KHARTOUM, April 2 Qatar will deposit $1 billion
at Sudan's central bank, Khartoum said on Wednesday, announcing
an aid package to Sudan's Islamist government that is likely to
worsen Doha's already tense relations with Egypt.
The announcement by Finance Minister Badr El-Din Mahmoud
came at the end of a visit to Khartoum by Qatari Emir Sheikh
Tamim bin Hamad al-Thani, whose backing for the Muslim
Brotherhood has frayed ties with Egypt and Gulf states that
support the army-backed government in Cairo, including Saudi
Mahmoud, speaking at Khartoum airport, said Qatar also
planned to invest in large agricultural and energy projects in
Sudan, whose economy has suffered since South Sudan broke away
in 2011, taking with it much of Khartoum's oil fields.
"Sudan realised big economic gains from the visit of the
Emir of Qatar today," he said.
Mahmoud said the deposit was the second part of an aid
package but declined to give details of the first part.

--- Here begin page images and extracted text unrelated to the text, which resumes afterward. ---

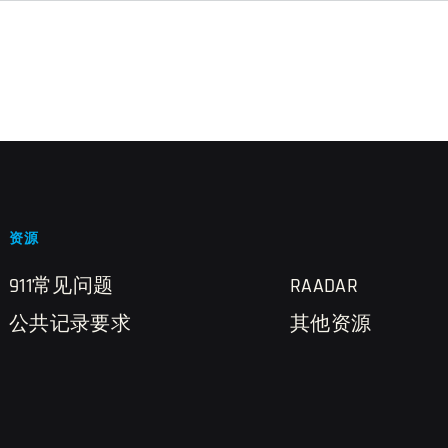
资源
911常见问题
RAADAR
公共记录要求
其他资源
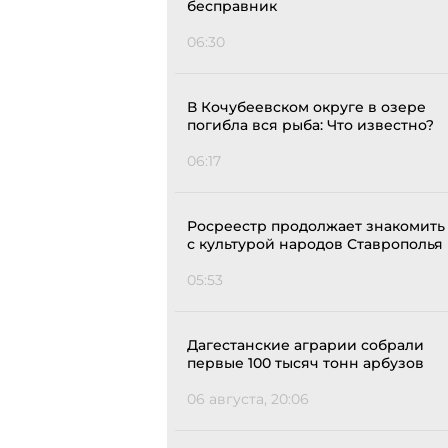
бесправник
06:30
В Кочубеевском округе в озере
погибла вся рыба: Что известно?
06:17
Росреестр продолжает знакомить
с культурой народов Ставрополья
05:53
Дагестанские аграрии собрали
первые 100 тысяч тонн арбузов
06 августа, 20:06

Sudan is
vital to Egyptian interests because of its location upstream on
the river Nile.
In a written statement, Sheikh Tamim said his visit "comes
to confirm the two countries' desire for continued dialogue and
coordination on issues of mutual interest".
Egypt has accused Qatar of meddling in its internal affairs
and supporting the Muslim Brotherhood, the Islamist movement
that was ejected from power by the army last year after mass
protests against President Mohamed Mursi's rule.
Cedric Barnes, Horn of Africa project director at the
International Crisis Group, said the Qatari aid marked an
extension of Doha's long-standing support for the government in
Khartoum and was an effort to prop up one of the last remaining
"bulwarks of Brotherhood-style leadership in the region".
The Brotherhood has long been viewed with suspicion by most
Gulf states. Qatar's backing for the Islamists has strained its
ties with other Gulf states.
On March 5, in an unprecedented move, Saudi Arabia, the UAE
and Bahrain recalled their ambassadors from Qatar, accusing Doha
of failing to abide by an accord not to interfere in each
others' internal affairs. Qatar denies the charge.